Tarih gerçekten yaşanmış olaylara en doğru, en büyük şahittir. Bu şehadet de ancak aynı tarih yeniden yaşanabilirse hafızalardan silinebilir ama yazılı olan hiçbir şeyden silinemez.
Ahirzamanda iman, Kur’an ve İslamiyet hizmetlerinde bulunabilmek nasip ve intihabına nail olmak gerçekten de tarihin, nurani bir tarihin karanlıklar içerisinde yazılışına şahit olmaktır.
Bu şahitlik ve yer alma hiç de ucuz, basit ve sıradan değildir. Zincire vurulmuş arslanların zincirlerini kırarak ehl-i küfre, ehl-i dalalete, ehl-i ilhada ve ehl-i sefahete; deccale ve Süfyan’a meydan okuması ve galebe çalması/üstün gelmesi, muzaffer ve muvaffak olabilmesinin ismidir: Ehl-i iman olarak ehl-i hizmet olmak.
Gündelik, basit, âdi hal ve hareketlerin, tavır ve üslupların, fiil ve amellerin bu şehadetler içerisinde hiçbir zaman yeri yoktur ve olamaz. Ben elli sene, otuz sene, on sene şuradayım, buradayım şöyle tecrübem var, böyle işlerim varın sorgulayıcısı ise bizatihi Cenab-ı Kahhar-ı Zülcelaldir. O’nun istediği ihlas, sadakat, tesanüd, uhuvvet ve şevkin topyekün ifade ettiği hizmet-i Kur’aniye ve hizmet-i imaniyedir. Hiç kimsenin ukalalanmasına, ben şuyum buyum demesine veya sen şusun, busun demesine hizmet eden, etmiş olan adamların şevk, aşk ve ümitlerinin hizmet-i nuriye adına kırmalarına gerek yoktur. Ve de mesuliyeti, şefkat tokatları çoktur.

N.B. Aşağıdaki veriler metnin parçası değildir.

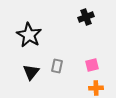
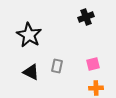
pink square: moved 1 px right, 1 px up
black triangle: rotated 42 degrees counterclockwise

Şimdi hizmet-i imaniye, Kur’aniyede hizmet etmek isteyen insanlara lazım olan şey; yalnız ve yalnız hizmet yapmak, onun bunun özellikleriyle, eksiğiyle, fazlasıyla uğraşmadan ihlasla, sadakatli ve uhuvvetli bir şekilde hizmetlere talip olmaktır, çalışmaktır, koşmaktır, uğraşmaktır.
Kur’an’ı anlamamış, tefsirlerini iyice okuyup anlamlarına muvaffak olamamış insanlar ancak nefis ve hevesatlarının oyuncakları olurlar. Her türlü hal ve hareketleriyle hem kendilerine, hem de hizmet-i Nuriye’nin hademelerine zarar verirler.
Hal ve hareketlerini sahiden hizmet-i imaniyenin boyası ile boyayabilenler zaten yalancı tavır ve hallere giremezler; sırıtırlar.
İşte tarih şeridinde ahirzamanın yalçın ve keskin kayalıklarında dikkatle ve hizmetle yürüyebilmekle yer alabilmek bu kadar kolay veya bu kadar zordur. Hep biz zoru severiz diyenler, buyurun!